Он старается не грузить меня, не перегибать палку. Просто поглядывает на пузырек с таблетками — уменьшается ли уровень. Наконец, одним осенним вечером, он возвращается из пекарни, поднимается на крыльцо, входит в дом, сбрасывает мокрую от дождя одежду и, устроившись рядом со мной на кровати, утыкается носом мне в плечо, прошептав в тёплую кожу: «Давай сделаем ребёнка, Китнисс, давай сделаем малыша…» И я отвечаю: «Нет».
Вероятно, он надеялся на смятение, нервозность, неуверенность: «Ах, Пит, смогу ли я быть хорошей мамой?» А тут холодное, обезоруживающее, твёрдое, уверенное: «Нет». Без вариантов и тени сомнения.
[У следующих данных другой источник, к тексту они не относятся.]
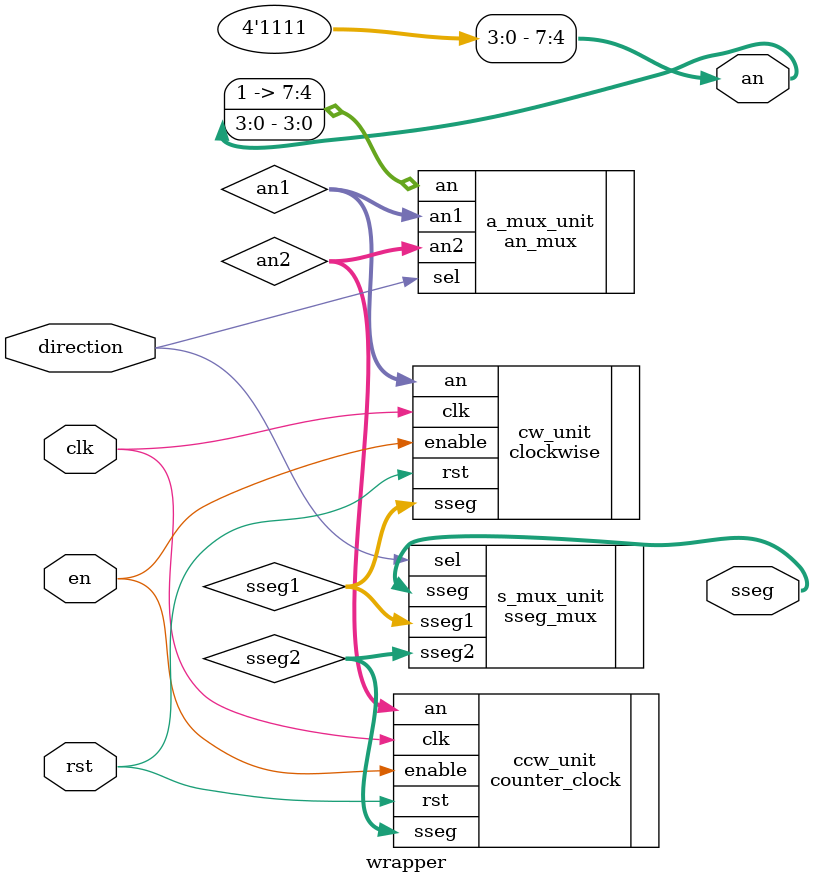
<source format=sv>
`timescale 1ns / 1ps

module wrapper#(parameter N = 28)(
input logic clk,
input logic rst,
input logic direction,
input logic en,
output logic [7:0] an,
output logic [7:0] sseg
);
    
//local declarations
logic [7:0] an1; //[3;0]
logic [7:0] an2;
logic [7:0] sseg1;
logic [7:0] sseg2;
    
clockwise #(.N(N))cw_unit(
.clk(clk),
.rst(rst),
.enable(en),
.an(an1),
.sseg(sseg1)
 );
 
counter_clock #(.N(N))ccw_unit(
.clk(clk),
.rst(rst),
.enable(en),
.an(an2),
.sseg(sseg2)
);

an_mux a_mux_unit(
.an1(an1),
.an2(an2),
.sel(direction),
.an(an)
 );
 
sseg_mux s_mux_unit(
.sseg1(sseg1),
.sseg2(sseg2),
.sel(direction),
.sseg(sseg)
);

assign an[7:4] = 4'b1111;
 
endmodule

</source>
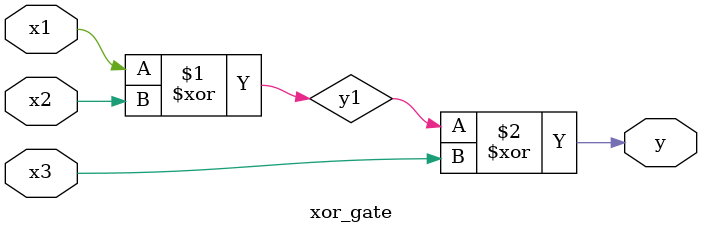
<source format=v>
`timescale 1ns / 1ps
module xor_gate(
    input x1,
    input x2,
    input x3,
    output y
    );
wire y1;

assign y1 = x1^x2;
assign y = y1^x3;

endmodule

</source>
Он надеялся на опасения и переживания, вперемешку с: «Пит, разве я пригодна для материнства?..»
Он пытается доказать мне, что всё будет хорошо, не так, как у нас в детстве. Но я ему не верю. Убеждает меня, что не просто хочет ребёнка — ребёнок нам необходим. Потому что он должен убедиться, что способен полюбить всей душой новое создание, и что с ним маленькое существо всегда будет чувствовать себя в безопасности в этом мире. Он хочет доказать, что может лучше исполнить отеческий долг, чем его собственные родители.
Но как ни старается, я остаюсь непоколебима.
Иногда он смотрит на подрастающих детей жителей нашего дистрикта как откровенный упрёк. Но больше мы эту тему не затрагиваем.
Он понимает, что не имеет морального права проявлять недовольство — знал, на что идёт. Но боль остаётся, и он продолжает мечтать о нашем ребёнке. Он привязан к этой идее, потому что уверен: у нас с ним получился бы замечательный малыш.
========== Десятый ==========
— А почему я не чувствую,
когда ты видишь плохие сны?
— Трудно сказать.
Кажется, я не мечусь и не вскрикиваю.
Наоборот, просыпаюсь — и словно цепенею от ужаса.